* DIRECTIONS FOR THIS TASK:
According to the correction that opens the mailing-list post below, what kind of compression does Elasticsearch use?

* PAGE EXCERPT:

- - -

2014-07-16 Thread joergpra...@gmail.com
Ups, not true, Elasticsearch uses Lucene codec compression, and this is
also LZ4 (LZF only for backwards compatibility)

Here are some numbers:

http://blog.jpountz.net/post/33247161884/efficient-compressed-stored-fields-with-lucene

Jörg


On Wed, Jul 16, 2014 at 2:28 PM, joergpra...@gmail.com <
joergpra...@gmail.com> wrote:

> You will not gain much advantage because ES already compresses data on
> disk with LZF, ZFS is using LZ4, which compression output is quite similar.
> In the file system statistics you will notice the compression ratio, and
> this will be no good value. So instead of having ZFS trying to compress
> where not much can be gained, you should switch it off.

- - -

* DATASET EXTRACT:
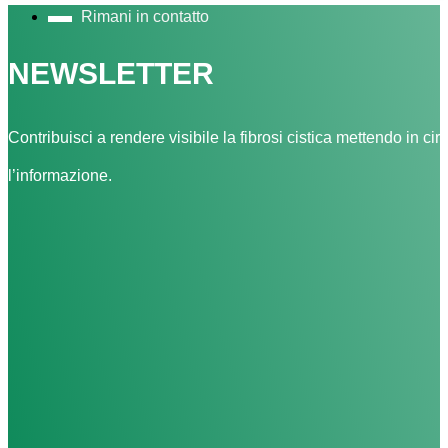
Rimani in contatto
NEWSLETTER
Contribuisci a rendere visibile la fibrosi cistica mettendo in cir
l’informazione.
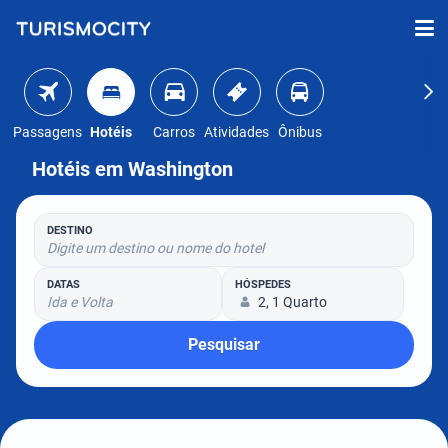
Passagens
Hotéis
Carros
Atividades
Ônibus
Hotéis em Washington
DESTINO
Digite um destino ou nome do hotel
DATAS
HÓSPEDES
Ida e Volta
2, 1 Quarto
Pesquisar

- - -

* FINAL ANSWER:
Elasticsearch uses Lucene codec compression, which is also LZ4.